──────── 読解用抜粋 ────────

薔薇の花、柑橘風味のブイヨン。くえとかぶの薄切りをばらの花のように盛り込んで、和の柑橘類をきかせたブイヨンをたっぷり注いでいただく
アラン・パッサール氏からは、なんといってもまず、肉や魚への繊細な火入れです。そして、素材の旨みやエッセンスだけを引き出した、ピュアなフレーバーに対する真摯な姿勢を学びました。ベルナール・ロワゾー氏からは、ソースにフォーカスした料理哲学です。なかでもイノベーティヴなソースへの展開は影響を受けました。それに対して、アラン・デュカスからは完璧主義ということを学びました。また大きなチームを統率する際の心得や、テクニック。そして、伝統的なソースに対する考え方も、とても参考になりました。ギィ・マルタン氏は、自信を与えてくれました。常に、キッチンには、4人のシェフがいると感じています。
ビーツとクリスタルキャビア。スペシャリテの一つ。ビーツを塩釜で包んで蒸し焼きにし、クリーミーなソースと、クリスタルキャビアをたっぷりと
そうして、いよいよ独立を考えたときに、パリでは家賃が高く店も狭く、決断できずにいるときに、マントンを紹介され、一目惚れしたのです。店を持つなら、庭で野菜を作りたいと。農業に関する本もずいぶんよみました。そして、日本人の福岡正信氏の自然農法に深く感銘を受け、自然農法で野菜を作っています。今では店で使用する約半分の野菜は、自分たちの畑でまかなっていますが、地元の生産者も大切にしたいので、残りは、南仏の素晴らしい生産者から購入しています。

────────

• _課題 A_
記録の冒頭から「Question: Which object is closer」を含む行までの各行を、両端を含めてJSONの文字列リストに入れてください。1行につき1つの文字列とし、空行と画像は除いてください。

──────── 提供資料 ────────

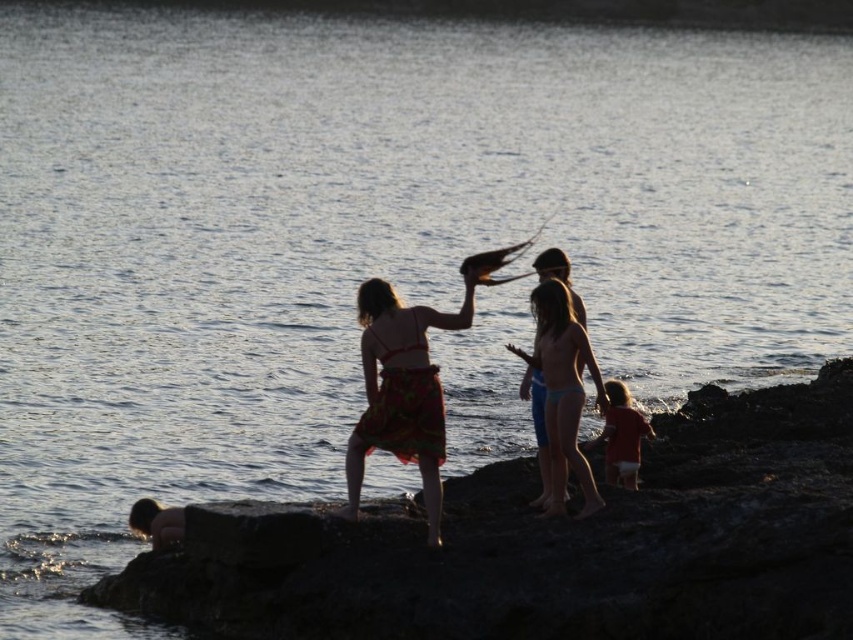
Question: Where is silhouette floral skirt at center located in relation to red matte shirt at lower right in the image?

Choices:
 (A) right
 (B) left

Answer: (B)

Question: Which object is closer to the camera taking this photo?

Choices:
 (A) matte pink bikini at center
 (B) silhouette floral skirt at center
 (C) red matte shirt at lower right

Answer: (A)

Question: Is silhouette floral skirt at center thinner than red matte shirt at lower right?

Choices:
 (A) no
 (B) yes

Answer: (B)

Question: Which object is farther from the camera taking this photo?

Choices:
 (A) silhouette floral skirt at center
 (B) matte pink bikini at center
 (C) red matte shirt at lower right

Answer: (C)

Question: Which point appears closest to the camera in this image?

Choices:
 (A) (653, 436)
 (B) (376, 413)
 (C) (589, 352)

Answer: (B)

Question: Is silhouette floral skirt at center to the right of matte pink bikini at center from the viewer's perspective?

Choices:
 (A) no
 (B) yes

Answer: (A)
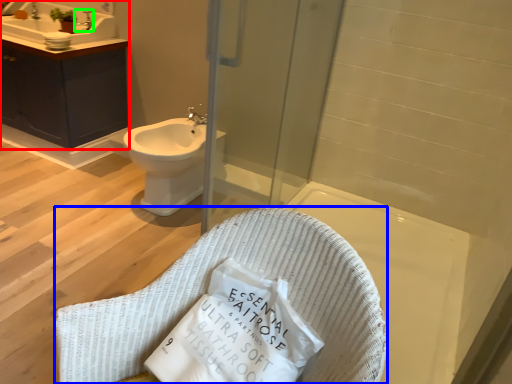
Question: Estimate the real-world distances between objects in this image. Which object is farther from bathroom cabinet (highlighted by a red box), rocking chair (highlighted by a blue box) or faucet (highlighted by a green box)?

Choices:
 (A) rocking chair
 (B) faucet

Answer: (A)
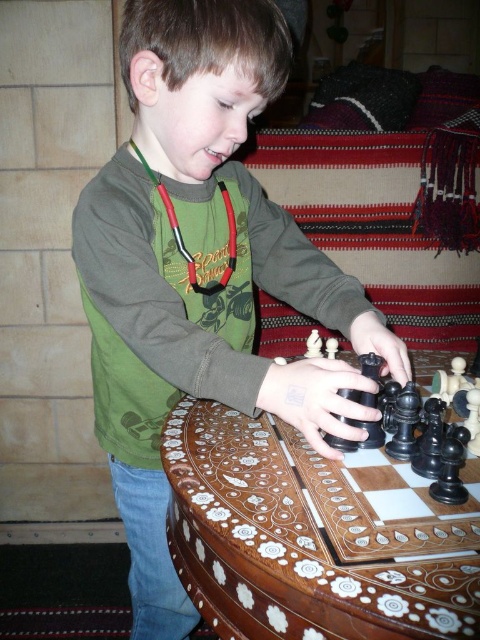
Question: Among these objects, which one is nearest to the camera?

Choices:
 (A) black glossy chess piece at center
 (B) inlaid wood chessboard at center

Answer: (B)

Question: Is green matte shirt at center thinner than black glossy chess piece at center?

Choices:
 (A) yes
 (B) no

Answer: (B)

Question: Which of these objects is positioned closest to the green matte shirt at center?

Choices:
 (A) inlaid wood chessboard at center
 (B) black glossy chess piece at center

Answer: (A)

Question: Which of these objects is positioned closest to the green matte shirt at center?

Choices:
 (A) black glossy chess piece at center
 (B) inlaid wood chessboard at center

Answer: (B)

Question: Is inlaid wood chessboard at center in front of black glossy chess piece at center?

Choices:
 (A) no
 (B) yes

Answer: (B)

Question: Can you confirm if green matte shirt at center is thinner than black glossy chess piece at center?

Choices:
 (A) yes
 (B) no

Answer: (B)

────────

• _課題 B_
抜粋によると、店で使う野菜のうち自分たちの畑でまかなえない分を、南仏の生産者から購入しているのはなぜですか。1〜3文で説明してください。

• _正解 A_
[
  "Question: Where is silhouette floral skirt at center located in relation to red matte shirt at lower right in the image?",
  "Choices:",
  " (A) right",
  " (B) left",
  "Answer: (B)",
  "Question: Which object is closer to the camera taking this photo?"
]

• _正解 B_
地元の生産者も大切にしたいからです。店で使用する野菜の約半分は自分たちの畑でまかなっており、残りを南仏の素晴らしい生産者から購入しています。